For other models with unsatisfactory performance, failure to reproduce these models, a methodological difference and heterogeneity across different datasets may contribute to this result. 44 In this paper, we developed models as close as possible to original papers and thought that the impact of such alterations on the model can be negligible, which is also supported by other scholars. 17 Now, numerous models have been proliferated, whereas most of them do not provide detailed parameters of modelling which is of utmost importance for the performance of models. 45 Missing parameters impede model reproduction, external validation and further improvement. Therefore, we suggest that the details of modelling including parameters, algorithms composition and even the all coefficients should be provided. Some algorithm cheat sheets have been plotted to assist scholars to identify an algorithm for their own data. 46 , 47 Briefly, identifying research purpose, the characteristics of raw data and requirements for algorithm features can guide the choice of modelling methods. 46 Heterogeneity across different datasets is also a cause of fluctuations in the performance of panels. 48 Usually, the diagnostic ability of panels would decrease in diverse settings where factors are different from those participating in the model derivation. Siontis et al 49 reported that only 1/118 model exhibited excellent AUC in different settings, and unsatisfactory results also appear in other systematic review. 50 Constructing a model is a multiphase process, and during this process, optimal algorithm and parameters for specific training set can be found; however, this does not mean that the model performs equally well in other datasets. Herein, ensuring the rigour of the entire modelling process determines the performance and generalization capabilities of models.

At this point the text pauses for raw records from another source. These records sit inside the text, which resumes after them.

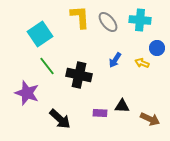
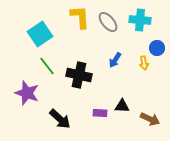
yellow arrow: moved 2 px right; rotated 120 degrees counterclockwise
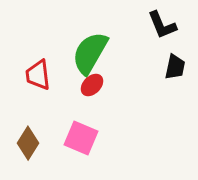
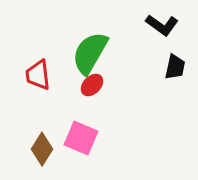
black L-shape: rotated 32 degrees counterclockwise
brown diamond: moved 14 px right, 6 px down
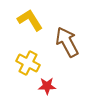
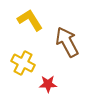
yellow cross: moved 5 px left
red star: moved 1 px right, 2 px up
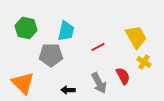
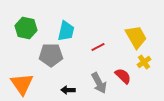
yellow cross: rotated 24 degrees clockwise
red semicircle: rotated 18 degrees counterclockwise
orange triangle: moved 1 px left, 1 px down; rotated 10 degrees clockwise
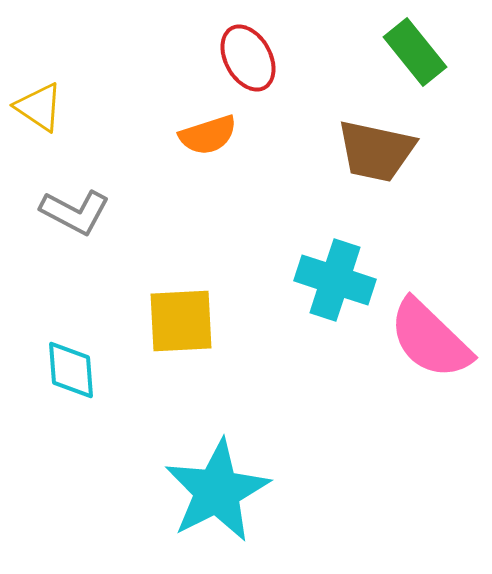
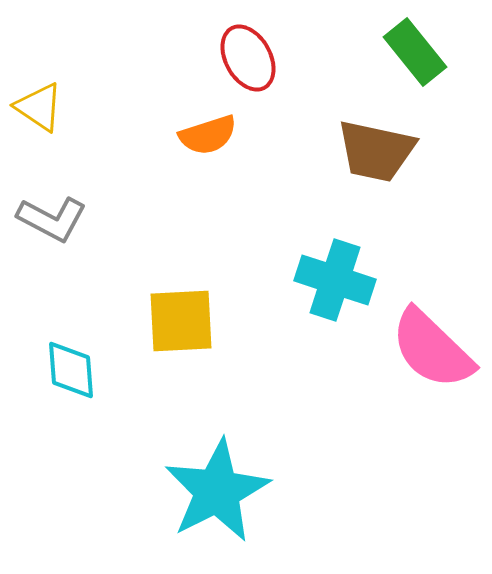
gray L-shape: moved 23 px left, 7 px down
pink semicircle: moved 2 px right, 10 px down
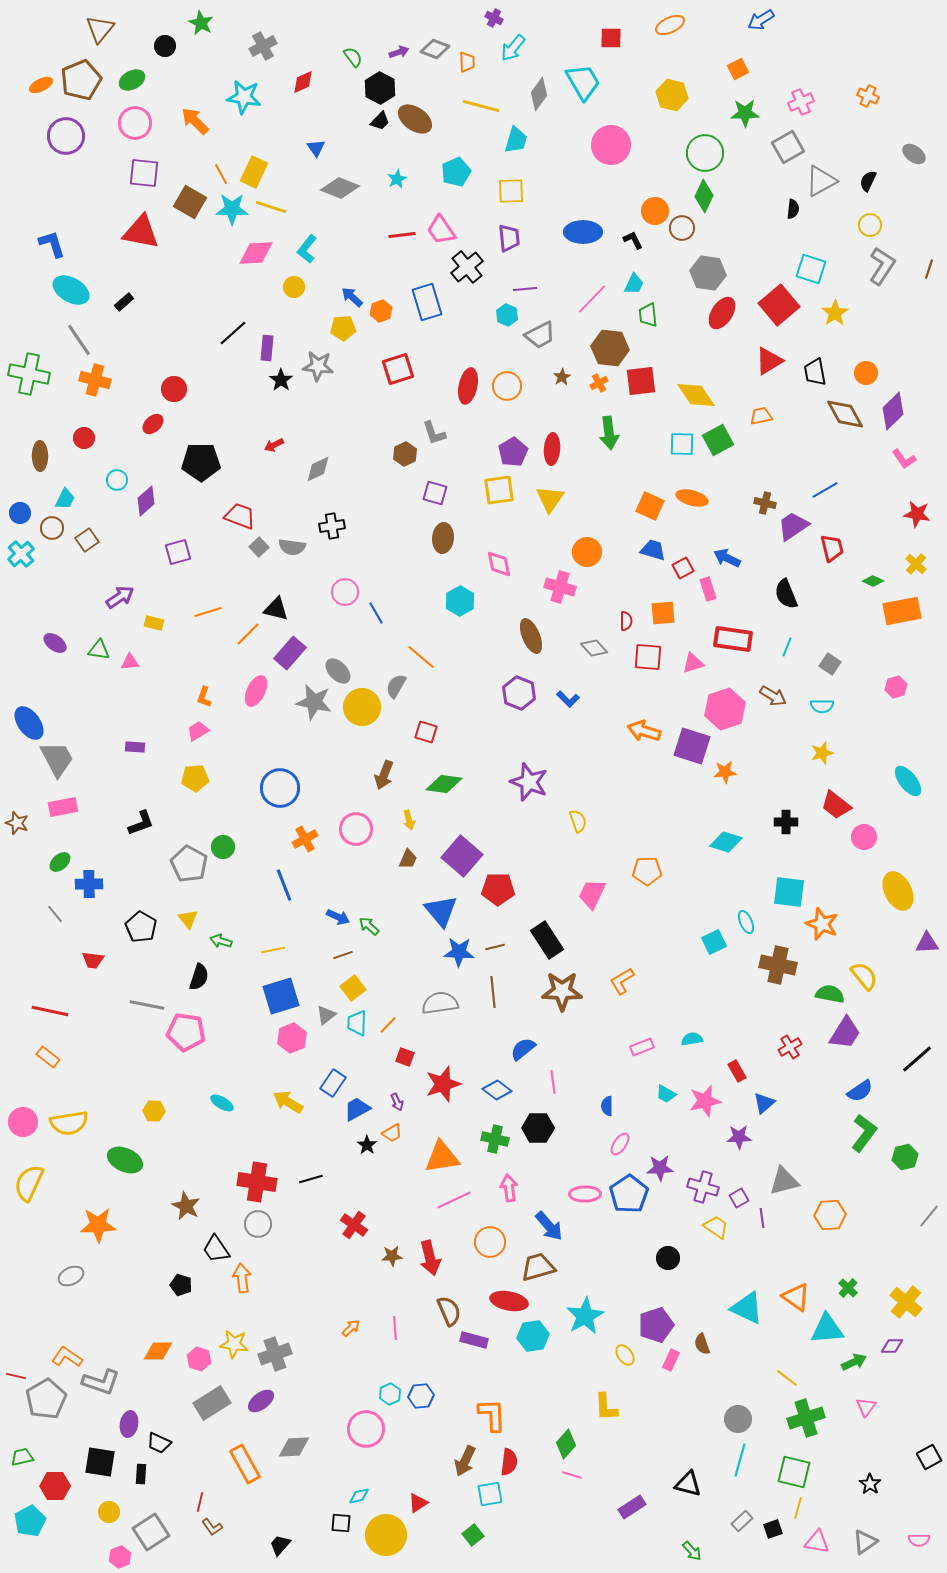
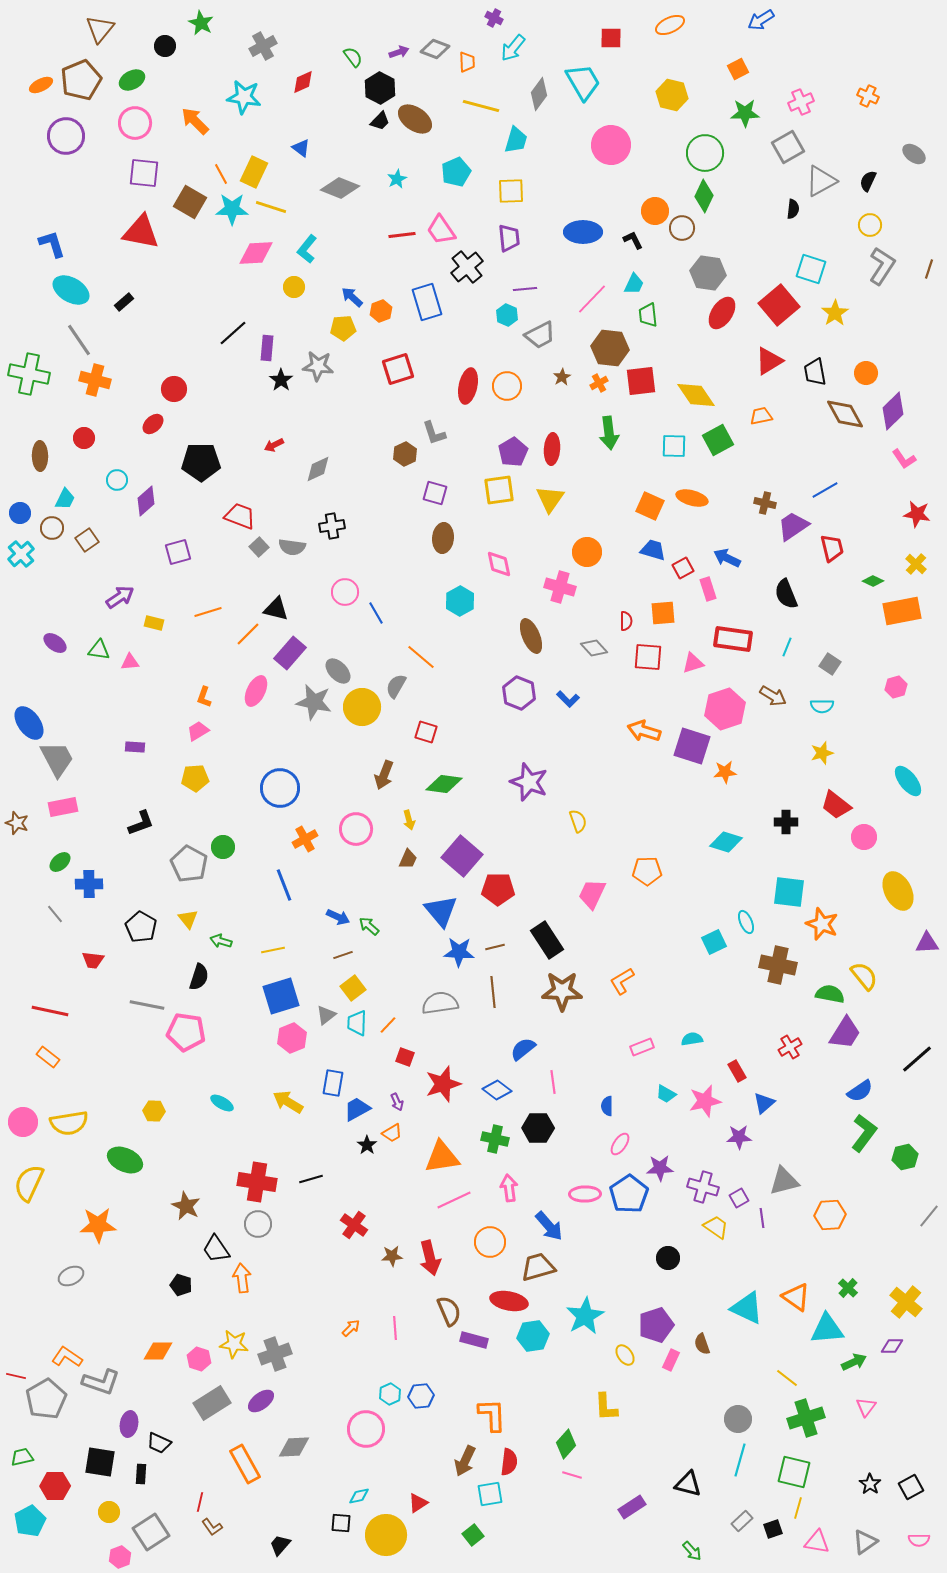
blue triangle at (316, 148): moved 15 px left; rotated 18 degrees counterclockwise
cyan square at (682, 444): moved 8 px left, 2 px down
blue rectangle at (333, 1083): rotated 24 degrees counterclockwise
black square at (929, 1457): moved 18 px left, 30 px down
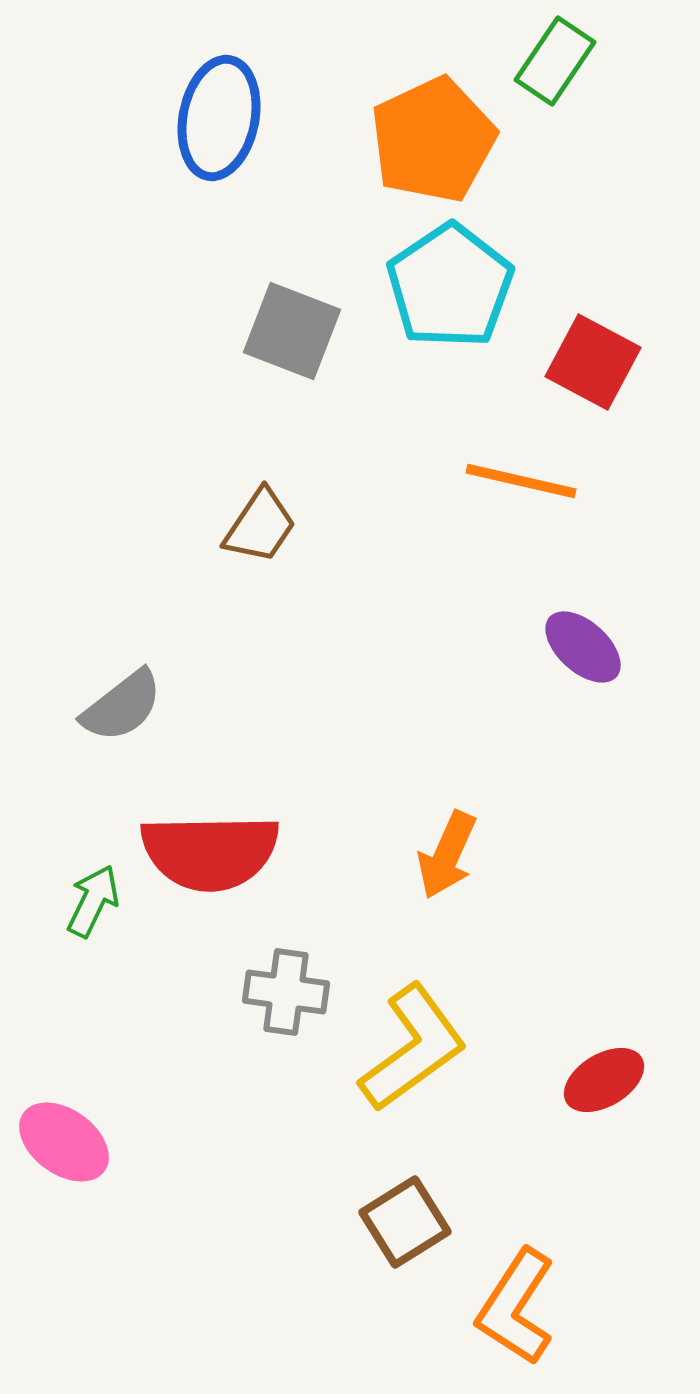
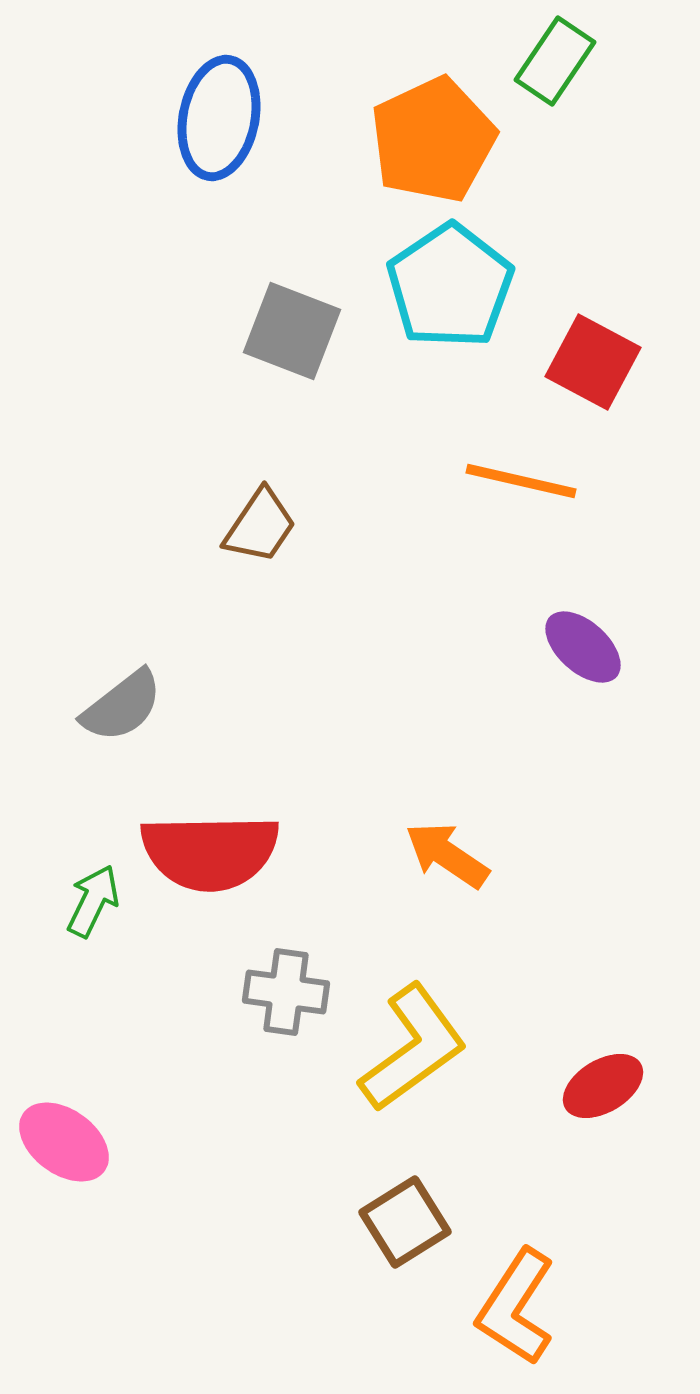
orange arrow: rotated 100 degrees clockwise
red ellipse: moved 1 px left, 6 px down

Researchers have put forward various approaches to comprehensively evaluate model quality. In 2014, Steyerberg et al 51 proposed seven steps for development and an ABCD for validation. In 2015, Collins et al 18 developed the statement of TRIPOD. In this article, we further assessed the whole modelling process according to TRIPOD and found only Hu et al 3 met all the criteria and thus how to ensure the standardization of modelling while paying attention to the performance of model deserves to be valued.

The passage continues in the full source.